** Data to use follows **
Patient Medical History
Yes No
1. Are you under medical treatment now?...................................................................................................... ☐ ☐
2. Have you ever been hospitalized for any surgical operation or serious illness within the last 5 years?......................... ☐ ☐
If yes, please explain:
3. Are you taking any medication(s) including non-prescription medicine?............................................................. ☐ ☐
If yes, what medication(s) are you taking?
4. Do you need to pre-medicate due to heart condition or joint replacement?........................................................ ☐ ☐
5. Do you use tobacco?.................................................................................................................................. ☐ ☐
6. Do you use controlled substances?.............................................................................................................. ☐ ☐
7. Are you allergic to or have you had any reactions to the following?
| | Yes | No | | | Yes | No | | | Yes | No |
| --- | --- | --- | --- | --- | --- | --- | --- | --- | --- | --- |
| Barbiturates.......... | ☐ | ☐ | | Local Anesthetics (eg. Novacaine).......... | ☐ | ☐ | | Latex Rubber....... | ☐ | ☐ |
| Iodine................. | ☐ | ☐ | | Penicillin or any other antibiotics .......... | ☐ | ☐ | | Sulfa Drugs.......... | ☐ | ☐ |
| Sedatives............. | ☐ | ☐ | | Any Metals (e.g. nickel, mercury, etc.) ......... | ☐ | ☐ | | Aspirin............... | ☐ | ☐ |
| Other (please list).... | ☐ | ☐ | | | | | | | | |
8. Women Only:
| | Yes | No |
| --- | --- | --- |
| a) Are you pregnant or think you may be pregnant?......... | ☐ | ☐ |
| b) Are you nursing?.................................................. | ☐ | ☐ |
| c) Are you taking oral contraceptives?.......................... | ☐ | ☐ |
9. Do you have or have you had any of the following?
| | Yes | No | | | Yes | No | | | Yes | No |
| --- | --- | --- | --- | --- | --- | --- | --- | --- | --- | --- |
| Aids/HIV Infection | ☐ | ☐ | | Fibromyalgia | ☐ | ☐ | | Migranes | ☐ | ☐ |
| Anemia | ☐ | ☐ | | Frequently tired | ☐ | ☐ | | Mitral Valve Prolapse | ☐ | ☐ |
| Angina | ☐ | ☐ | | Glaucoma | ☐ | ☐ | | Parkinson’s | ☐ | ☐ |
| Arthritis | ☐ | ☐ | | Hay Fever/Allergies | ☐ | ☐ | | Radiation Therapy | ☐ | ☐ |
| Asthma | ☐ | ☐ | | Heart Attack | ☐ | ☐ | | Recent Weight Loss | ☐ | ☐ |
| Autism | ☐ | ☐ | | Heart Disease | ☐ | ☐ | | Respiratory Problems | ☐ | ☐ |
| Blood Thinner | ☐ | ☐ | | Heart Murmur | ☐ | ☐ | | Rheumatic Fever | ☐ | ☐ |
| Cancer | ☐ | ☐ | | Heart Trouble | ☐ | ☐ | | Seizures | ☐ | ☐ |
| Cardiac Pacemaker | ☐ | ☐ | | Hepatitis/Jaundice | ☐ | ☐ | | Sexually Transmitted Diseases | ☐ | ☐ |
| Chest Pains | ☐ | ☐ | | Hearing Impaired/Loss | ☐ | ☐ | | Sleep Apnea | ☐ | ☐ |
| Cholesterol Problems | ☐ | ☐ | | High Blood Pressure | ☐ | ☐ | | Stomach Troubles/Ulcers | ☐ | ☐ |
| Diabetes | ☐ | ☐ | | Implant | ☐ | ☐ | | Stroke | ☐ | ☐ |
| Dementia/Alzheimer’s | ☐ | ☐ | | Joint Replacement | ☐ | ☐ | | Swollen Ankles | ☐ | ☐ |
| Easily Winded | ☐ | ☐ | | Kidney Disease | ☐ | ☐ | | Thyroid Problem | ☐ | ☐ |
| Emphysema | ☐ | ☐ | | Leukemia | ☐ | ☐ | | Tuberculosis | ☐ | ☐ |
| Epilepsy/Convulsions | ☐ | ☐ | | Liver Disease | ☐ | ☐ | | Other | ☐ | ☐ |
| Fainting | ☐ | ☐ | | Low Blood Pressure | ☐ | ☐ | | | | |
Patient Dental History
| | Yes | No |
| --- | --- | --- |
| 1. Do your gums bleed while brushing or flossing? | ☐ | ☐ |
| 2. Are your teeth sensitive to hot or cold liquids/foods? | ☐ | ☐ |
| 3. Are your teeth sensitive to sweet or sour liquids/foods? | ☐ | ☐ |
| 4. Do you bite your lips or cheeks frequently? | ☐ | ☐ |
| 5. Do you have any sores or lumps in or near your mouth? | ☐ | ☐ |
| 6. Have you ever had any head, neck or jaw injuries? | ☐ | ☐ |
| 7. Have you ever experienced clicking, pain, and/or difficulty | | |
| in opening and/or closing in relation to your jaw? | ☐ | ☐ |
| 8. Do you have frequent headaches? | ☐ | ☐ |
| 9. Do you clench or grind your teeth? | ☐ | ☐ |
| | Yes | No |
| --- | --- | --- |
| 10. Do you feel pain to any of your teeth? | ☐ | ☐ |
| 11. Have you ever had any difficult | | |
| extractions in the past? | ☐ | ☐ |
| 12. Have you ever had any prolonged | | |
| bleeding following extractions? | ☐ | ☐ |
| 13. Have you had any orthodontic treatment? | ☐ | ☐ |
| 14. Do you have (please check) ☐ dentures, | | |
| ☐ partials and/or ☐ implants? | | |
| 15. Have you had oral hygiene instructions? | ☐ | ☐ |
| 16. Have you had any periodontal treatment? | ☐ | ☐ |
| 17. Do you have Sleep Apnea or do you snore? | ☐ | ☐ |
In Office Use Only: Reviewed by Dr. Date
** End of Data to use **
> _What is needed_
For each line above that has the word "following", add one to a tally, and report the final tally alone.

> _Written response_
3